CASE STUDIES

CASE
Amoeba Colitis
 
HISTORY
70 year old woman with a clinical impression of colitis. There was no history of recent travel. Endoscopy revealed cecal colitis.
 
MICROSCOPIC DETAILS
 
Fig. 1 Fig. 2
 
Fig. 1 & 2- Histologically in the cecum there was mild active colitis with focal acute cryptitis and increase of chronic inflammatory cells and neutrophils in the lamina propria. There was a focal ulceration with fibrinopurulent exudate and associated round organisms with a nucleus and foamy cytoplasm. A few organisms contained red blood cells. The organisms stained positively with PAS and weakly positive with trichrome.
 
DIAGNOSIS
Amoeba Colitis
 
DISCUSSION
Approximately 10% of world population is infected with amoeba. Although some patients suffer a severe dysentery-like, fulminant colitis, the others are asymptomatic or have vague GI-symptoms. Complications include serious bleeding and dissemination to the other sites especially liver. Cecum is involved most commonly. Grossly small ulcers are seen initially which may coalesce into large, irregular, “flask-shaped” ulcers. Intervening mucosa is often normal.

Histologically, the earliest lesion is mild neutrophilic infiltrate. Later ulcer become deep and may involve submucosa. Organisms are usually found within fibrinopurulent exudate.

The adjacent mucosa is usually normal and may show mild architectural distortion and inflammation. The organisms may be very few and resemble macrophages with foamy cytoplasm and a round eccentric nucleus. The presence of ingested red blood cells is pathognomonic for E. histiolytica.

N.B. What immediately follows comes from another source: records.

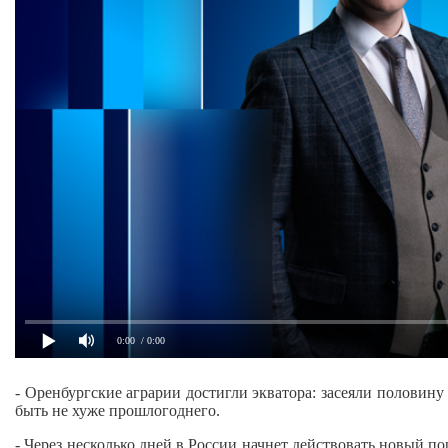
0:00
/ 0:00
- Оренбургские аграрии достигли экватора: засеяли половину
быть не хуже прошлогоднего.
- Через несколько дней в России начнет действовать новый по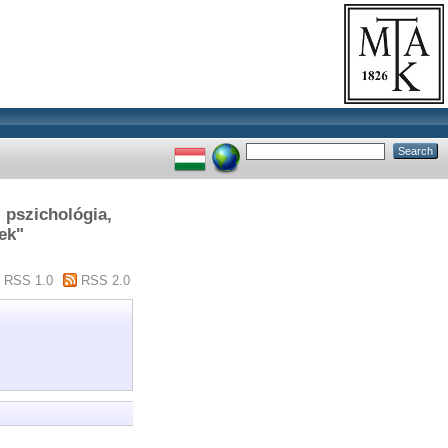
, pszichológia,
ek"
RSS 1.0
RSS 2.0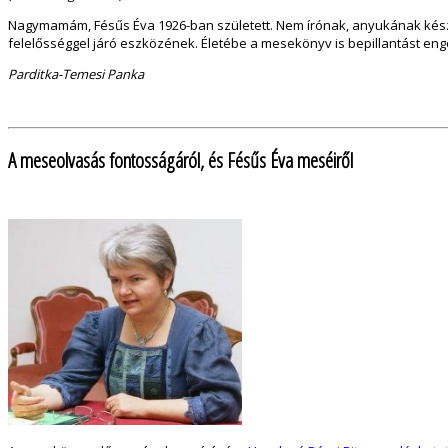
Nagymamám, Fésűs Éva 1926-ban született. Nem írónak, anyukának készült
felelősséggel járó eszközének. Életébe a mesekönyv is bepillantást e
Parditka-Temesi Panka
A meseolvasás fontosságáról, és Fésűs Éva meséiről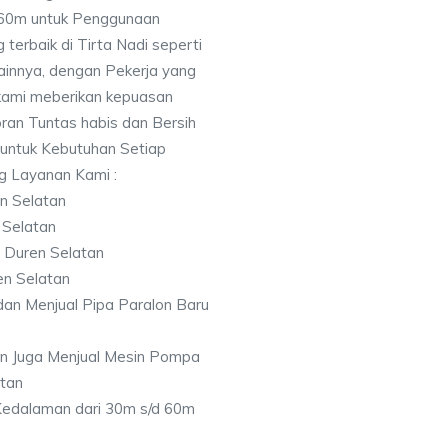
 60m untuk Penggunaan
terbaik di Tirta Nadi seperti
innya, dengan Pekerja yang
, kami meberikan kepuasan
an Tuntas habis dan Bersih
 untuk Kebutuhan Setiap
ng Layanan Kami :
n Selatan
 Selatan
 Duren Selatan
en Selatan
an Menjual Pipa Paralon Baru
an Juga Menjual Mesin Pompa
atan
 Kedalaman dari 30m s/d 60m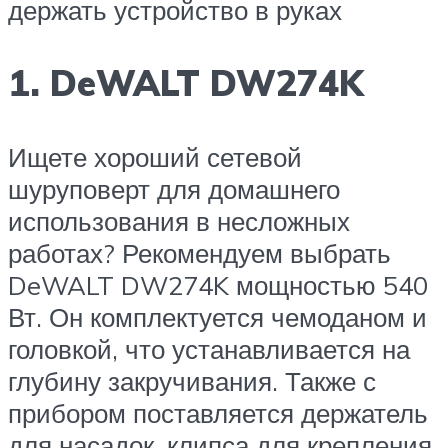
держать устройство в руках
1. DeWALT DW274K
Ищете хороший сетевой
шуруповерт для домашнего
использования в несложных
работах? Рекомендуем выбрать
DeWALT DW274K мощностью 540
Вт. Он комплектуется чемоданом и
головкой, что устанавливается на
глубину закручивания. Также с
прибором поставляется держатель
для насадок, клипса для крепления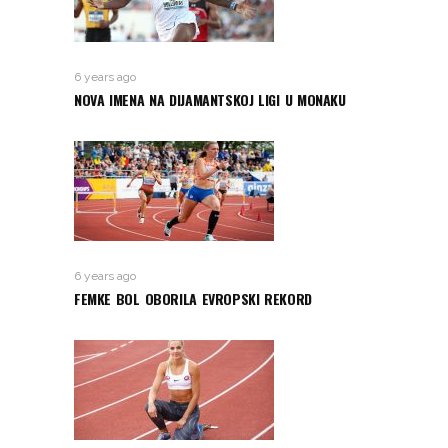
6 years ago
NOVA IMENA NA DIJAMANTSKOJ LIGI U MONAKU
6 years ago
FEMKE BOL OBORILA EVROPSKI REKORD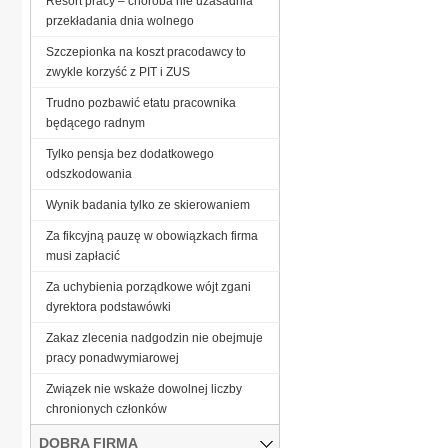
Resort pracy – choroba nie uzasadnia
przekładania dnia wolnego
Szczepionka na koszt pracodawcy to
zwykle korzyść z PIT i ZUS
Trudno pozbawić etatu pracownika
będącego radnym
Tylko pensja bez dodatkowego
odszkodowania
Wynik badania tylko ze skierowaniem
Za fikcyjną pauzę w obowiązkach firma
musi zapłacić
Za uchybienia porządkowe wójt zgani
dyrektora podstawówki
Zakaz zlecenia nadgodzin nie obejmuje
pracy ponadwymiarowej
Związek nie wskaże dowolnej liczby
chronionych członków
DOBRA FIRMA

The differential diagnosis is with macrophages. Amoeba are trichrome and PAS positive.

Active inflammatory bowel disease is in differential diagnosis.

We feel that clinicians and pathologists should be aware of this diagnosis, because of variation in clinical and histological presentation and potential serious complications if left untreated as liver abscess and fulminant colitis.